▶ GIVEN REQUEST 1
In the Clermont County recount passage, condense the paragraph beginning "In Clermont, irregularities and hostilities" into a shorter paragraph that keeps its main facts.
▶ GIVEN REQUEST 2
From the Clermont County recount passage, reproduce the text from "Election history and" to "the requesting parties.".
##### PROVIDED PASSAGE
Election history and statistics are powerful investigative tools and can point those interested in a number of productive directions. However, personal accounts of the Clermont County goings-on provide a more immanent and troubling version of what went on in 2004. The Green and Libertarian Parties called for a recount of Ohio Presidential ballots. The Secretary of State issued guidelines for this. The recount was to be of 3% of the ballots cast. Although it was not specifically mentioned, the obvious intent was to generate a random sample of the precincts, consisting of 3% of the precincts’ vote total. Arrangements were made for observers who were either neutral or from the requesting parties.

In Clermont, irregularities and hostilities were the order of the day, according to three eye witnesses who gave affidavits to the Conyers committee. Stephen Spraley, an electrician and Ohio Democratic Party recount volunteer, offered a report of major significance. He saw a number of ballots with oval white stickers placed next to the candidate’s name and covering the Presidential selection. Spraley approached Assistant Board Director Kathy Jones, a Democrat, with a ballot on which a Kerry choice was covered with a sticker. Before Jones could speak, Dan Bare, the board chairman, said this would be addressed later at a board meeting. At the meeting, the board agreed that the stickers were part of a process in Ohio to avoid spoilage.

Spraley called Carolyn Betts, who was working as a recount observer in Hamilton County. Betts has both MBA and JD degrees, as well as impressive experience with white collar crime, fraud cases, and contentious financial transactions. Betts confirmed Spraley’s observations and concerns about altered ballots found during the recount. This observation carries added weight because it is contemporaneous and consistent with Spraley’s. Betts noted that Danny Bare said that using white sticker on candidate selections was an acceptable means of fixing ballot problems prior to vote counting. Bare restated and confirmed this position at the Clermont Board’s certification meeting for the recount. Betts also noted that Spraley told her he had asked to take a photograph of one of the altered ballots and was denied this request.
##########
##### DATA BLOCK
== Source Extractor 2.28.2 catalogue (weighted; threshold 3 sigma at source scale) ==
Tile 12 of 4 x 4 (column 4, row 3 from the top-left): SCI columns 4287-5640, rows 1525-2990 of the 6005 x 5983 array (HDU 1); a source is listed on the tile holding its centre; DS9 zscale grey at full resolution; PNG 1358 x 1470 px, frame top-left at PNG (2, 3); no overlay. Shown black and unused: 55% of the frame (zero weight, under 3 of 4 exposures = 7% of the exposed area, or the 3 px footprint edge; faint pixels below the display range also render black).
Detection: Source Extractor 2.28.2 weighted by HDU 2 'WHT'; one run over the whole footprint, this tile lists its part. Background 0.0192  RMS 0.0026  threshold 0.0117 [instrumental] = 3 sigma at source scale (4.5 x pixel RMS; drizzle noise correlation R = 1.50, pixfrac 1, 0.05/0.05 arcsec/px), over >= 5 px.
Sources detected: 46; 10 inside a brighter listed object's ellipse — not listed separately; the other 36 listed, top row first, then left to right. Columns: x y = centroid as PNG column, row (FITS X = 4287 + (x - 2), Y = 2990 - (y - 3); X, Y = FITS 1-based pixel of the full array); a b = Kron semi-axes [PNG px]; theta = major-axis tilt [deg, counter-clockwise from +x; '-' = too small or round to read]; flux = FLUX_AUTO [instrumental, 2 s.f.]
##########
▶ REPLY 1
Three eyewitnesses who gave affidavits to the Conyers committee reported that irregularities and hostilities were the order of the day in Clermont. Stephen Spraley, an electrician and Ohio Democratic Party recount volunteer, saw a number of ballots with oval white stickers covering the Presidential selection. He brought Assistant Board Director Kathy Jones, a Democrat, a ballot on which a Kerry choice was covered. Before she could respond, board chairman Dan Bare said the matter would be addressed at a later board meeting. At that meeting, the board agreed that the stickers were part of an Ohio process to avoid spoilage.

▶ REPLY 2
Election history and statistics are powerful investigative tools and can point those interested in a number of productive directions. However, personal accounts of the Clermont County goings-on provide a more immanent and troubling version of what went on in 2004. The Green and Libertarian Parties called for a recount of Ohio Presidential ballots. The Secretary of State issued guidelines for this. The recount was to be of 3% of the ballots cast. Although it was not specifically mentioned, the obvious intent was to generate a random sample of the precincts, consisting of 3% of the precincts’ vote total. Arrangements were made for observers who were either neutral or from the requesting parties.